Lors de la réunion du Conseil de sécurité le jeudi 25 juillet, John Kerry a demandé au Rwanda de « cesser immédiatement son soutien aux rebelles du M23 ». Quelques jours avant, c’était son porte-parole qui avait appelé Kigali à mettre fin à son soutien au Mouvement du 23 Mars, et à retirer son personnel militaire de l’est de la République Démocratique du Congo (RDC) ». Même si ce double appel accentue la pression sur le Rwanda, il n’aura probablement pas d’effets palpables puisqu’aucun acte concret n’a été envisagé afin de contraindre le gouvernement de Kigali à mettre fin au soutien qu’il apporte à ce groupe rebelle qui commet des exactions à l’est de la RDC.
Si le 23 juillet dernier la porte-parole du département d’État américain Jennifer Psaki a ouvertement appelé le Rwanda à cesser immédiatement tout soutien au Mouvement du M23, à retirer son personnel militaire de l’est de la RDC et à respecter ses engagements, trois jours plus tard lors d’une réunion du Conseil de sécurité de l’ONU à laquelle le Rwanda participait, le Secrétaire d’État américain John Kerry a renouvelé cet appel au Rwanda, mais cette fois sans citer le pays.
« Je veux être très clair, toutes les parties doivent immédiatement mettre fin à leur soutien aux groupes rebelles armés » a affirmé le Secrétaire d’Etat américain. « Tous les gouvernements doivent arrêter ceux qui bafouent les droits de l’homme et poursuivre en justice leurs auteurs. Il faut mettre un terme à l’ère de l’impunité » a- t-il poursuivi.
Ce n’est pas la première fois que les Etats-Unis exhortent le Rwanda de mettre fin à son soutien au M23. En décembre 2012, le Président Barack Obama avait personnellement appelé l’homme fort du Rwanda, Paul Kagame, afin de lui demander de mettre fin à l’aide qu’il apporte aux rebelles de M23. D’où les doutes quant aux résultats de cette pression américaine si elle n’est pas accompagnée par des actions concrètes.
Entretemps la guerre continue
Au moment où la diplomatie s’active pour trouver une solution à cette crise à l’est de la RDC, des combats particulièrement violents opposent les FARDC (Forces gouvernementales) et le M23. L’armée congolaise a intensifié, ces derniers jours, des attaques sur les positions tenues par le M23, et a déjà remporté plusieurs victoires. La dernière en date, la reprise le 24 juillet dernier du camp militaire de Rumangabo qui était tenu par le M23 depuis 2012. Le choix de Kinshasa d’intensifier ses offensives contre les rebelles du M23 est probablement la preuve qu’on ne croit plus à la diplomatie pour mettre fin à cette guerre qui dure depuis plusieurs mois.

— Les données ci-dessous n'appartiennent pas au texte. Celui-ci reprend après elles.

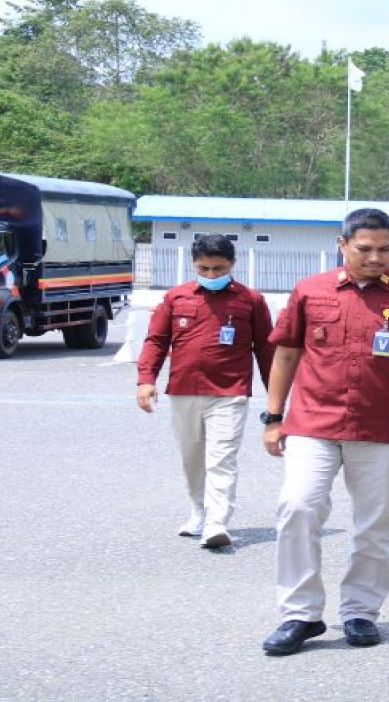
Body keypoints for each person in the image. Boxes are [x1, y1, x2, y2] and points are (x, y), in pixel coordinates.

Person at [260, 208, 389, 656]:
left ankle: (361, 612)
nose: (375, 257)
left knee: (374, 523)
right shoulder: (311, 291)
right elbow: (287, 354)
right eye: (365, 249)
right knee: (297, 506)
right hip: (314, 421)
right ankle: (300, 613)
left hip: (384, 426)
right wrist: (273, 417)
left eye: (385, 249)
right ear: (342, 245)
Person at [136, 233, 274, 550]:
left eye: (218, 268)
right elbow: (156, 341)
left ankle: (216, 522)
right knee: (192, 457)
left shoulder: (250, 300)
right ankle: (198, 511)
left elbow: (266, 351)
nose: (211, 275)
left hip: (230, 392)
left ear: (233, 264)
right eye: (204, 269)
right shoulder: (176, 298)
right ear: (194, 266)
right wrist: (146, 380)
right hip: (184, 391)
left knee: (221, 458)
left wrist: (275, 398)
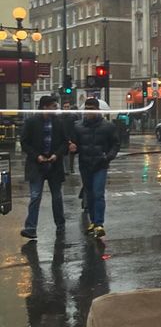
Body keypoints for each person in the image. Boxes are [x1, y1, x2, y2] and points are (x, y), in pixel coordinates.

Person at [70, 97, 120, 239]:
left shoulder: (108, 126)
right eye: (87, 109)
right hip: (85, 165)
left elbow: (115, 144)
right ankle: (93, 221)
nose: (88, 111)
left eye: (91, 109)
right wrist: (73, 148)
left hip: (100, 165)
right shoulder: (78, 126)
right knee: (89, 194)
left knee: (98, 193)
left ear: (98, 110)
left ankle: (99, 223)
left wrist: (107, 157)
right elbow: (76, 145)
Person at [19, 94, 68, 241]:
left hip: (54, 164)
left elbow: (65, 142)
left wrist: (56, 155)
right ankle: (31, 228)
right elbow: (24, 142)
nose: (56, 109)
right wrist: (37, 156)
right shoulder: (32, 122)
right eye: (54, 106)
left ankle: (60, 224)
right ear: (45, 107)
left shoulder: (58, 123)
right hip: (37, 164)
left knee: (57, 197)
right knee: (35, 196)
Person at [61, 100, 79, 173]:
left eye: (67, 107)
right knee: (64, 153)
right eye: (65, 107)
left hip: (72, 136)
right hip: (63, 137)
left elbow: (76, 127)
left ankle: (71, 168)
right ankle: (66, 169)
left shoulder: (74, 116)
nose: (66, 108)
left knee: (72, 154)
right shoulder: (60, 116)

Un réel engagement de Washington dans la crise congolaise, ou une ruse destinée à rassurer l’opinion ?
Si Washington a été accusé depuis le début des hostilités, de ne pas prendre une position claire et ferme dans ce conflit, le double appel des Etats-Unis envers le Rwanda n’est pas pour autant interprété comme une volonté claire des USA de s’engager résolument pour la fin des conflits dans cette région. En effet, ceux qui suivent la situation de près interprètent la conduite de Washington de ces derniers jours plus comme une façon de sauver la face vis-à-vis de l’opinion nationale et internationale, au moment où on découvre l’ampleur des atrocités dont se sont rendus coupables le M23 et son allié le Rwanda (longtemps considéré comme allié des Etats-Unis dans la région).
Deux éléments ont interpellé l’opinion dans le comportement de Washington au cours de ses appels envers le Rwanda : premièrement, le choix du secrétaire d’État américain au Conseil de sécurité le 25 juillet de ne pas citer le Rwanda. « Il est étrange qu’un pays comme les Etats-Unis, dénonce un agitateur connu sans le citer », souligne un commentaire sur un forum de la diaspora rwandaise à Bruxelles.
Secundo, comment un pays aussi puissant que les Etats-Unis, informé de ce qui se passe partout dans le monde, demande au Rwanda de cesser de soutenir les rebelles au Congo que sur la base du rapport de Human Rights Watch (HRW) publié quelques jours avant ? En effet, dans son appel le 23 juillet dernier, invitant Kigali à cesser son soutien aux rebelles du M23, la porte-parole du département d’État, Jennifer Psaki, s’est appuyée sur le rapport de HRW, et semblait ne pas en maitriser le contenu au cours de son point de presse.
Le fait pour les Etats-Unis de se référer uniquement au rapport de l’ONG alors qu’ils disposent certainement d’informations étendus et fiables, interpelle quant au sérieux de leur engagement dans la résolution du conflit qui touche cette partie des Grands-lacs.